THERE are precious few people – outside of religious fundamentalists – who are opposed in principle to the idea of teaching children of different religions together. But, as is so often the case in a region that has been defined in its 100 years of existence by division, the theoretically uncontroversial notion of integrated education is freighted with the burden of 10 decades of sectarian supremacy, suspicion and fear.
A new Alliance Party bill seeks to increase the number of places in integrated schools and set future targets for the annual intake of the integrated sector. There are legitimate concerns that the prioritisation of integrated education ahead of other sectors is inherently unfair, but  the way is open for those lobbying for other schools to make their case heard too, and while it is natural that enthusiasts of the maintained, state and Irish sectors will naturally want fair treatment for all, it would be churlish for progressive parties to oppose this bill given that it is a genuine attempt to take another step towards the reconciliation of communities here.
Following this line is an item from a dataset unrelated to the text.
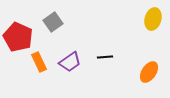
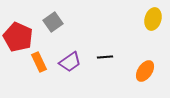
orange ellipse: moved 4 px left, 1 px up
Which is why Sinn Féin, the SDLP, People Before Profit and the Greens are taking nothing to do with the DUP’s grubby hunt for the 30 signatures it needs for a Petition of Concern that would consign the bill to the dustbin.
The leading unionist party claims that it wants to do down this piece of legislation because the state sector – comprised mostly but by no means entirely of Protestant schoolchildren – is in equal if not greater need of the leg-up being given to integrated education by this bill.
But let’s be quite clear on the history of the DUP and state schools: its record has been simply horrendous.
In Belfast in particular, state schools which are performing badly or are seriously under-resourced, have been overwhelmingly represented over the past twenty years by the DUP.

And that party has been content to focus on short-term strategies that centre on promoting a narrative of the DUP being the only party staunch enough to save loyal Ulster from the republican enemy at the gate. A bogus culture war was waged while educational achievement plummeted and school infrastructure crumbled. Simply put: nobody was looking because nobody cared. Now the DUP  points to the mess over which they presided and attempts to halt progress in other school sectors that have been infinitely better served by their proponents.
But it gets worse. The UUP has been making significant strides forward in the polls as leader Doug Beattie attempts to model the party as the natural home for stay-at-home unionist progressives. The DUP is urging UUP MLAs to add their names to its Petition of Concern in defence of state (code for Protestant) schools in a crude attempt with an election looming to isolate the UUP and position the DUP once more as the defenders of the flag and faith.

Mr Beattie can expect much more of this as May nears and should prepare himself for it.